### Saved data entries
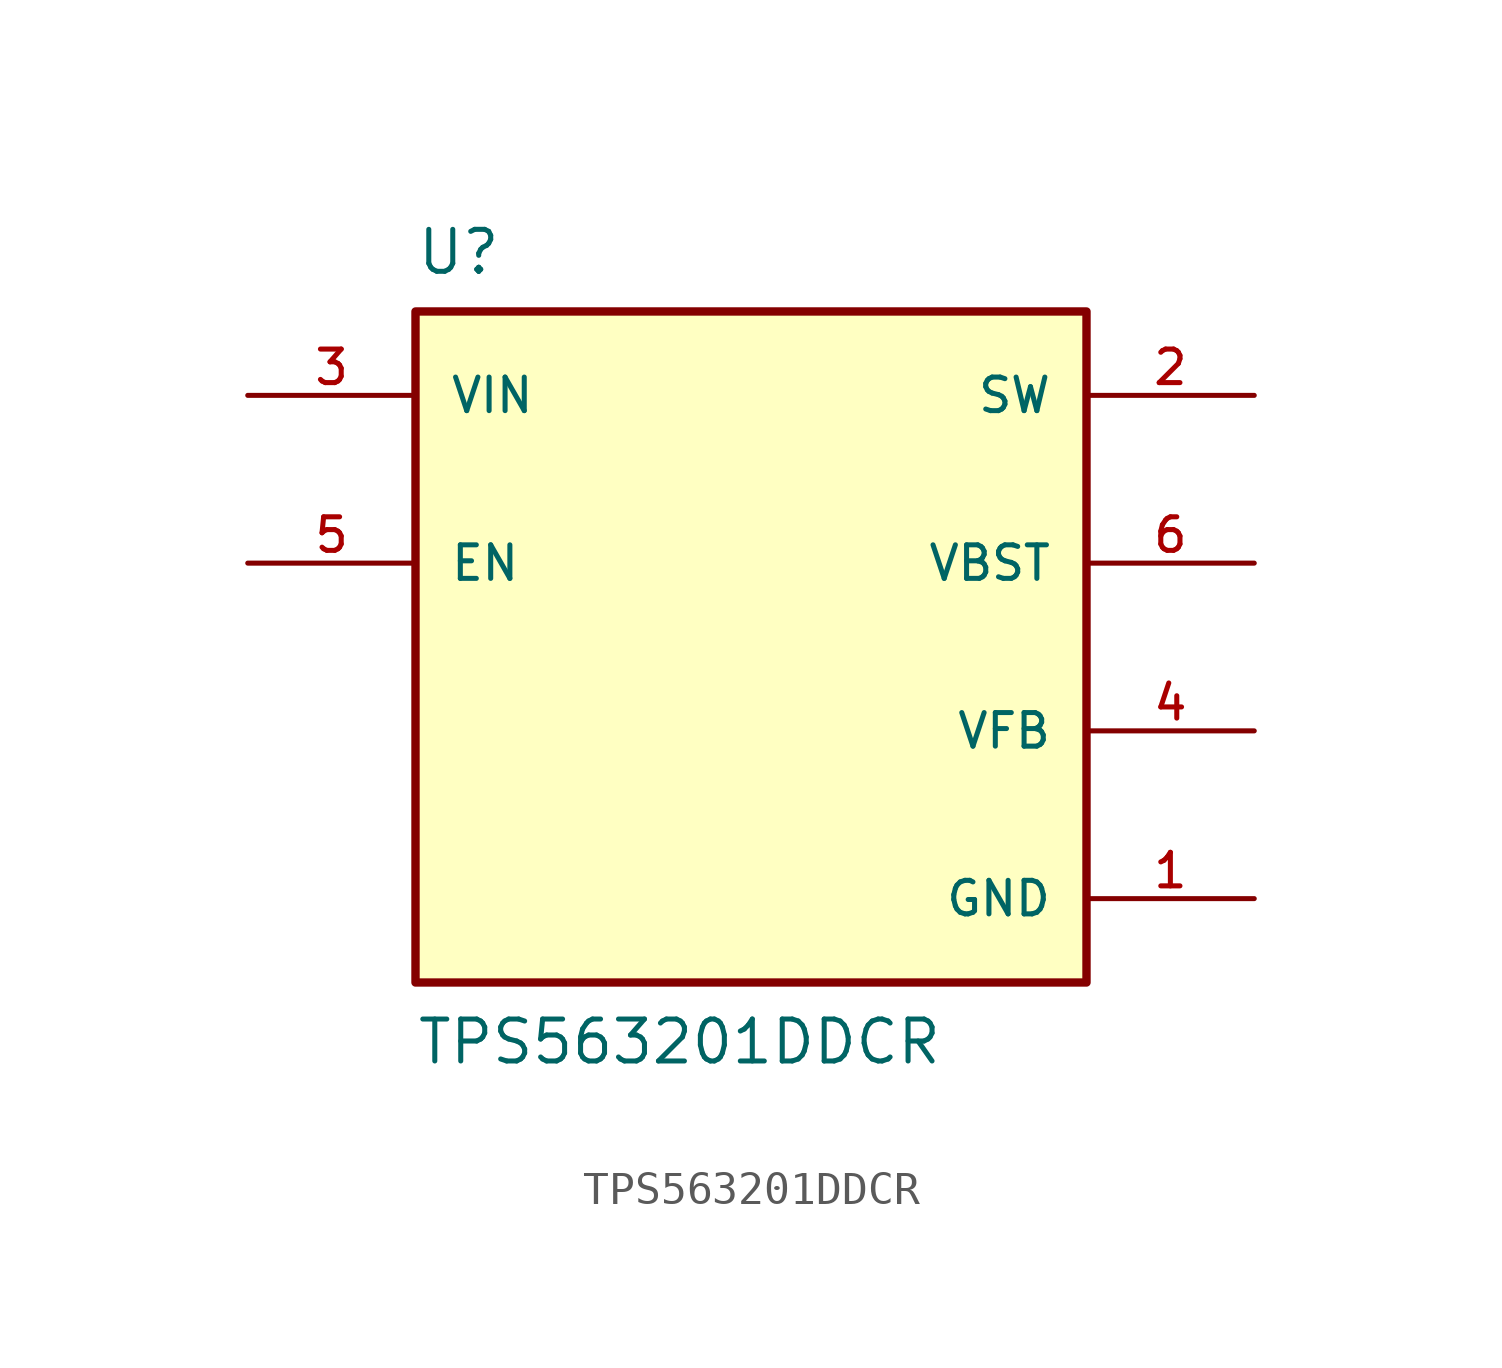
<source format=kicad_sym>
(kicad_symbol_lib
  (version 20211014)
  (generator kicad_symbol_editor)
  (symbol "TPS563201DDCR"
    (pin_names
      (offset 1.016))
    (property "Reference" "U"
      (at -10.16 12.7 0)
      (effects (font (size 1.27 1.27)) (justify top left)))
    (property "Value" "TPS563201DDCR"
      (at -10.16 -12.7 0)
      (effects (font (size 1.27 1.27)) (justify bottom left)))
    (symbol "TPS563201DDCR_0_0"
      (rectangle (start -10.16 -10.16) (end 10.16 10.16) (stroke (width 0.254)) (fill (type background)))
      (pin power_in line (at 15.24 -7.62 180.0) (length 5.08) (name "GND" (effects (font (size 1.016 1.016)))) (number "1" (effects (font (size 1.016 1.016)))))
      (pin output line (at 15.24 7.62 180.0) (length 5.08) (name "SW" (effects (font (size 1.016 1.016)))) (number "2" (effects (font (size 1.016 1.016)))))
      (pin input line (at -15.24 7.62 0) (length 5.08) (name "VIN" (effects (font (size 1.016 1.016)))) (number "3" (effects (font (size 1.016 1.016)))))
      (pin input line (at 15.24 -2.54 180.0) (length 5.08) (name "VFB" (effects (font (size 1.016 1.016)))) (number "4" (effects (font (size 1.016 1.016)))))
      (pin input line (at -15.24 2.54 0) (length 5.08) (name "EN" (effects (font (size 1.016 1.016)))) (number "5" (effects (font (size 1.016 1.016)))))
      (pin output line (at 15.24 2.54 180.0) (length 5.08) (name "VBST" (effects (font (size 1.016 1.016)))) (number "6" (effects (font (size 1.016 1.016))))))))
</source>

### What needs to be done
Search the lines above for the string "input", then show every one that has it.

### Answer to this exercise
      (pin input line (at -15.24 7.62 0) (length 5.08) (name "VIN" (effects (font (size 1.016 1.016)))) (number "3" (effects (font (size 1.016 1.016)))))
      (pin input line (at 15.24 -2.54 180.0) (length 5.08) (name "VFB" (effects (font (size 1.016 1.016)))) (number "4" (effects (font (size 1.016 1.016)))))
      (pin input line (at -15.24 2.54 0) (length 5.08) (name "EN" (effects (font (size 1.016 1.016)))) (number "5" (effects (font (size 1.016 1.016)))))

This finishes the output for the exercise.